Two roads in the wider Killarney area will not get any additional street lighting despite requests to install them by Cllr. John O’Donoghue.

Mr O’Donoghue called on the council place extra lighting on the Muckross Road near the old Whitegates Hotel.

“The area is considerably darker now and is presenting a serious danger to pedestrians crossing the road, particularly between Woodlawn Cross, and what was formerly the Whitegates Hotel,” he told a recent meeting of Killarney Municipal District.
The council said that the area was subject to a recent upgrade and that additional lighting would not be installed along this section of road on top of the 19 LED lights already placed there.”
“The lighting was installed, commissioned, light levels checked and provides adequate illumination to meet the relevant lighting design standards,” a council spokesperson told the meeting.

* DATASET CONTENT
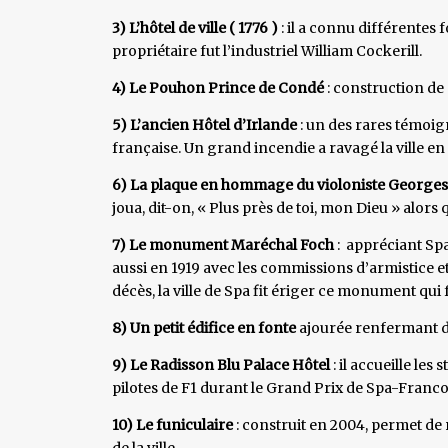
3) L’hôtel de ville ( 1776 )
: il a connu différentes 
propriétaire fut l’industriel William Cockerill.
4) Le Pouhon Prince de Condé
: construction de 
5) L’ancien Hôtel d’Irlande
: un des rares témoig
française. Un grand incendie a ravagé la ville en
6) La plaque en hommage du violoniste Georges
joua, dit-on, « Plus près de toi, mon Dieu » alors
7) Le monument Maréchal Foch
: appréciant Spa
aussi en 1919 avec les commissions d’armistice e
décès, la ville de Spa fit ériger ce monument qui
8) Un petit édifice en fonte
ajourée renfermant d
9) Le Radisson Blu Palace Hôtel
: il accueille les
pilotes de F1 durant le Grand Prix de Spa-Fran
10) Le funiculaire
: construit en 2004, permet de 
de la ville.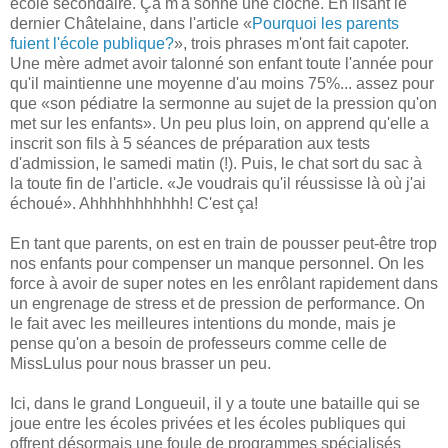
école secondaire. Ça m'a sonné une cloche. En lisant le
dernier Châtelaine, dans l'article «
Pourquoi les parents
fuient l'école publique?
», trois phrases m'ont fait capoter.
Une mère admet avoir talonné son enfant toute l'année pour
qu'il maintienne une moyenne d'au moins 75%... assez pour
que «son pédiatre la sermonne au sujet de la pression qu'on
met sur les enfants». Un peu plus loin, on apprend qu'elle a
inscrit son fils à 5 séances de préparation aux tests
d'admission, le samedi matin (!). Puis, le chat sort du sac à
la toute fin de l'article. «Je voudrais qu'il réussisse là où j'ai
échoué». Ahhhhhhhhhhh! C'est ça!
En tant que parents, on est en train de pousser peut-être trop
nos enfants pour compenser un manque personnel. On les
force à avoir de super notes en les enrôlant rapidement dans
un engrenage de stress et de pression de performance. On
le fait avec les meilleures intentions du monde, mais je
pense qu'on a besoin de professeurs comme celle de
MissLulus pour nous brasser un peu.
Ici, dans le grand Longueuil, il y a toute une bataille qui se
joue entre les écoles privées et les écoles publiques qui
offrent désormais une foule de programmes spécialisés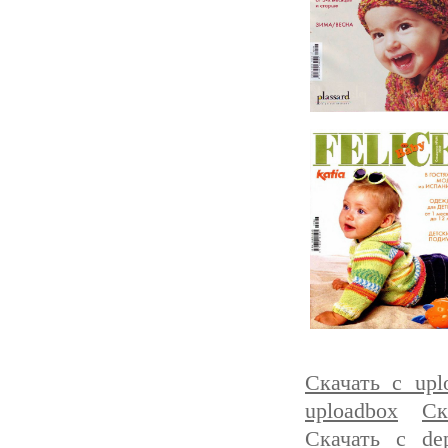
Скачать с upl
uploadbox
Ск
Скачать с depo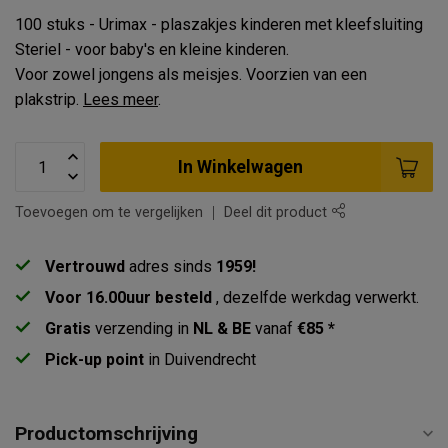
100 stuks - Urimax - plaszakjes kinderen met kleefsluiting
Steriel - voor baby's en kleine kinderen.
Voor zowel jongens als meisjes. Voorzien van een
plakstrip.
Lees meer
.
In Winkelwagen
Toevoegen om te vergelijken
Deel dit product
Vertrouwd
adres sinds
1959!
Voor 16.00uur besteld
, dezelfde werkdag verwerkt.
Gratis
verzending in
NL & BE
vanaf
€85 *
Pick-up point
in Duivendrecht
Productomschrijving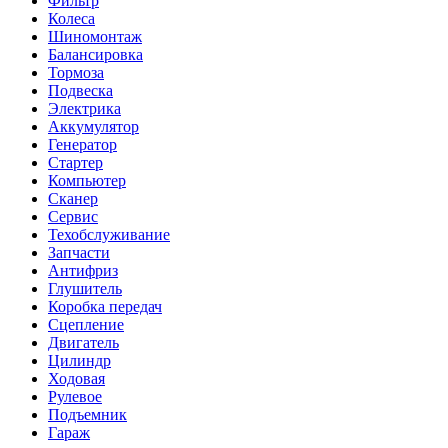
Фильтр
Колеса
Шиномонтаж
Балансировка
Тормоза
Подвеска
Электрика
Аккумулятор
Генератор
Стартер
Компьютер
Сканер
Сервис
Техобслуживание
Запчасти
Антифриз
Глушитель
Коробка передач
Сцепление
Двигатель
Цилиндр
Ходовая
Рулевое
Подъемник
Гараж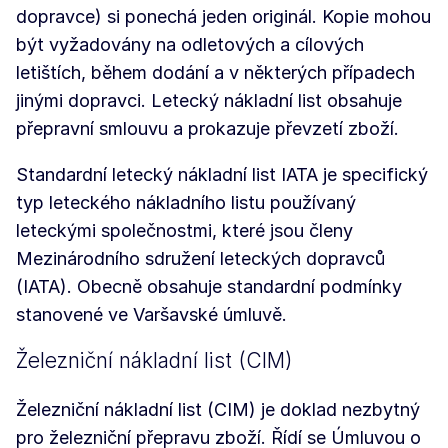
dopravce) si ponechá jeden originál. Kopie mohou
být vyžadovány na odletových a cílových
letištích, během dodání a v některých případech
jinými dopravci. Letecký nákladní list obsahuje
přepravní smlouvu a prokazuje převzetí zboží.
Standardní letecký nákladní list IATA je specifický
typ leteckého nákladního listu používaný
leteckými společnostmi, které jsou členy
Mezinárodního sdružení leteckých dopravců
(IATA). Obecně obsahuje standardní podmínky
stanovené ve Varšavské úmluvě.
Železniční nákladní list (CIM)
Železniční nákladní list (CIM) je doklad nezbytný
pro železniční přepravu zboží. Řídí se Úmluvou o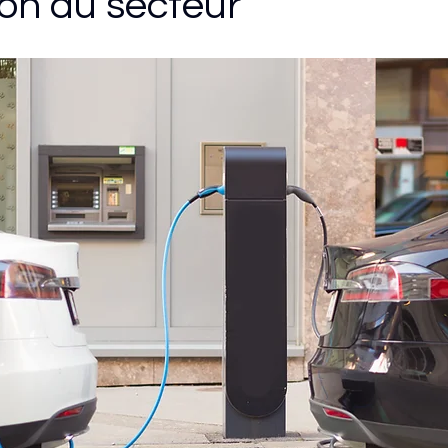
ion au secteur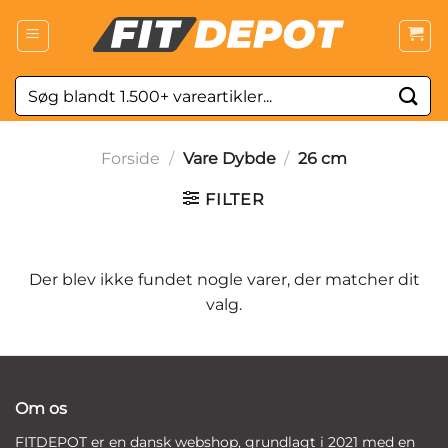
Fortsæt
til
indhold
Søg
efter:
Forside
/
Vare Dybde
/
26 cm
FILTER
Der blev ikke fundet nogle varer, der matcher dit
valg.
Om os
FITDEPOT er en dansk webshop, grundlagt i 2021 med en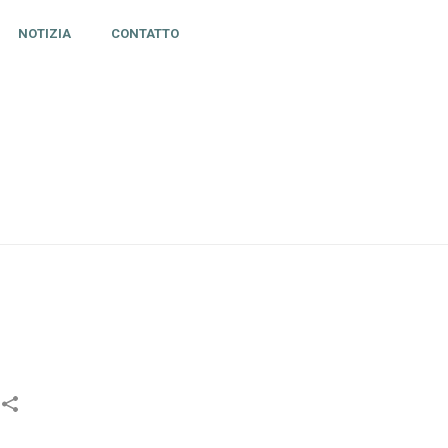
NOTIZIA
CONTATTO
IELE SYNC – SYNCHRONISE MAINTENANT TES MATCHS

* EXERCISE DESCRIPTION
According to the street lighting article, how many LED lights were already in place on the section of the Muckross Road?

* RESULT OF THE EXERCISE
19